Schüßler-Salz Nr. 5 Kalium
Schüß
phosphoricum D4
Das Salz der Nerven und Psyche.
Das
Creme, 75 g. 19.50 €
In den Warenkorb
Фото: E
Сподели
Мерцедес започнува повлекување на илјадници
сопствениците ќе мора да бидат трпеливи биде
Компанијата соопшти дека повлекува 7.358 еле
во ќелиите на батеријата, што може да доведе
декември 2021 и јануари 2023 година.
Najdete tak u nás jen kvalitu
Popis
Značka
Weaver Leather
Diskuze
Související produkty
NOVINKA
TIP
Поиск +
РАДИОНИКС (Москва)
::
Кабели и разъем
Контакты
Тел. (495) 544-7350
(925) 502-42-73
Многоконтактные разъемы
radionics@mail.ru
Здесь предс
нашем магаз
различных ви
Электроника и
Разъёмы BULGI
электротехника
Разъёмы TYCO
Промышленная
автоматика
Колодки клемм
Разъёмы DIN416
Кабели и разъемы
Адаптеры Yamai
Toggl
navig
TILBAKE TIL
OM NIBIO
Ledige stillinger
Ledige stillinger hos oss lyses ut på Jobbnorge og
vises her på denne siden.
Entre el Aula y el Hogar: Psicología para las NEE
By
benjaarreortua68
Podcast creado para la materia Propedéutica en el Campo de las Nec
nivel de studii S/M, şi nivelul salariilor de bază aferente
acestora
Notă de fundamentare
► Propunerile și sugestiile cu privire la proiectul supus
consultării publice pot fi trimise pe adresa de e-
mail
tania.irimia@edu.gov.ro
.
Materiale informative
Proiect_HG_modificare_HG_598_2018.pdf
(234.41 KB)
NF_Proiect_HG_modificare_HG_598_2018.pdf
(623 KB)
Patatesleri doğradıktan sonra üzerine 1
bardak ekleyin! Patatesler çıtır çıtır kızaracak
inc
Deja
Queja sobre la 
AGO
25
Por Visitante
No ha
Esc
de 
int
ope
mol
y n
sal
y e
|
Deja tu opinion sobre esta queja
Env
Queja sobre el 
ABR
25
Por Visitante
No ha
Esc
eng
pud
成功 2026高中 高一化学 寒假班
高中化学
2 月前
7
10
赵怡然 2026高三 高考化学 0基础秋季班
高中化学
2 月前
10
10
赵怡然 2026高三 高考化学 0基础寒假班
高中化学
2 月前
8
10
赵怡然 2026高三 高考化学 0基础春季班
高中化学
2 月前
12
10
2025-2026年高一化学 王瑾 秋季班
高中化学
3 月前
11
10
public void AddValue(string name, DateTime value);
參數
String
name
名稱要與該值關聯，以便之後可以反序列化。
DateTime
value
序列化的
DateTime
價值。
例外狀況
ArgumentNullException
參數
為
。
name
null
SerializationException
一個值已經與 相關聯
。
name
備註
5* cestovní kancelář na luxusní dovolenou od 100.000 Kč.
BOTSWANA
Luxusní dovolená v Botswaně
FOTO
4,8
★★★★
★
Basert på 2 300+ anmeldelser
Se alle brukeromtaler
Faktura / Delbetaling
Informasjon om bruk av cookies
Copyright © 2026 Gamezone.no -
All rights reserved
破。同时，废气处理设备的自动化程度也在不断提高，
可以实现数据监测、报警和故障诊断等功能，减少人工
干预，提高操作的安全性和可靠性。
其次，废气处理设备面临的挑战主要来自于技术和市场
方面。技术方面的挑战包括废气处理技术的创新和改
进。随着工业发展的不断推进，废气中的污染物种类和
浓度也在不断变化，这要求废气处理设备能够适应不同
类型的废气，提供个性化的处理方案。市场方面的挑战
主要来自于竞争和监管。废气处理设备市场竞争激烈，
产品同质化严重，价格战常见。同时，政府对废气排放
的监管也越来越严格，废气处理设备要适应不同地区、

▶ _What is expected_: Rewrite the lines above, from the first one up to and including the line with "нашем магаз", replacing "Weaver Leather" with "Weaver Saddlery" and leaving everything else unchanged.

▶ _Exercise result_:
Schüßler-Salz Nr. 5 Kalium
Schüß
phosphoricum D4
Das Salz der Nerven und Psyche.
Das
Creme, 75 g. 19.50 €
In den Warenkorb
Фото: E
Сподели
Мерцедес започнува повлекување на илјадници
сопствениците ќе мора да бидат трпеливи биде
Компанијата соопшти дека повлекува 7.358 еле
во ќелиите на батеријата, што може да доведе
декември 2021 и јануари 2023 година.
Najdete tak u nás jen kvalitu
Popis
Značka
Weaver Saddlery
Diskuze
Související produkty
NOVINKA
TIP
Поиск +
РАДИОНИКС (Москва)
::
Кабели и разъем
Контакты
Тел. (495) 544-7350
(925) 502-42-73
Многоконтактные разъемы
radionics@mail.ru
Здесь предс
нашем магаз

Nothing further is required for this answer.